Keith Olbermann
Credit: Justin Stephens/Current TV

Keith Olbermann's Countdown returned to the air Wednesday night after it was preempted Tuesday for live coverage of the Iowa caucuses. But the story of his absence isn't ready to die, and the mediaare wondering if Olbermann's most recent "clash" with his bosses means his days at Current TV are "numbered."

After learning that Olbermann and his staff thought they were putting on a show in New York Tuesday, Current TV president David Bohrman sent an internal memo insisting Olbermann had been asked to headline its primary coverage but declined. Olbermann, in a statement to The Hollywood Reporter Wednesday, said, "I was not given a legitimate opportunity to host under acceptable condition. They know it and we know it. Telling half the story is wrong."

The New York Times attributed Olbermann's passing on the hosting of primary specials as "frustration about technical difficulties that have plagued his 8 p.m. program." Through THR, Olbermann issued a statement saying he considers Countdown's run on the underdog Current the program's "best editions" — noting his team was the first to cover the Occupy movement and continue to do on a regular basis — and added, "The studio lights might go off, but the editorial illumination is better than ever." (On Dec. 30, Olbermann tweeted that he'd informed the writer of that piece that "anybody who describes my disposition towards Current as "disgruntled" is either uninformed, working from a personal agenda, wrong — or all of the above.")

Where does that leave Olbermann now? A rep for Current TV tells EW the network has asked him to headline its coverage of the Jan. 10 Republican primary in New Hampshire and is "hopeful he'll do it," though he has yet to give an answer. Olbermann's manager, Michael Price, has told the Times he does expect Olbermann to stay at the channel, which began airing Countdown last June. Olbermann has taken to Twitter to comment on the media storm surrounding the situation, saying nothing makes him laugh more than reading about himself. He's ridiculed one online publication for using a photo of him from the ninth grade to art a gallery of his history of "disputes," and again took a jab at the writer of the Times article arguing that "2 of the 3 networks [ESPN, Fox and MSNBC] he claims I 'estranged' myself from later asked me to rejoin them." When NYT assistant managing editor Jim Roberts tweeted, "Is Current TV too low-rent for @KeithOlbermann?" with a link to the piece, Olbermann response included the words, "not really, no."

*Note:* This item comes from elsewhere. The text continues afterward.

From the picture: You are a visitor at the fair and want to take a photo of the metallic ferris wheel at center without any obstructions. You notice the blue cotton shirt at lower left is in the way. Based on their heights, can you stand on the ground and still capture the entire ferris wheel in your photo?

Meanwhile, Olbermann is also engaging Twitter users who've called him a "loser" or worse: "Was that avatar a choice or did you lose a fistfight?" he responded to one. "Another moron speaks. You can kiss my ass too," and "Your tweet would interest me if I had any idea who you were," were other retorts. At least one follower (@weeddude) tried to be supportive. "Time to launch your own online network. Take views directly to the people. They will listen and watch." Olbermann's response: "Doesn't work. Ask Beck."

So we know that's one move he won't be making any time soon.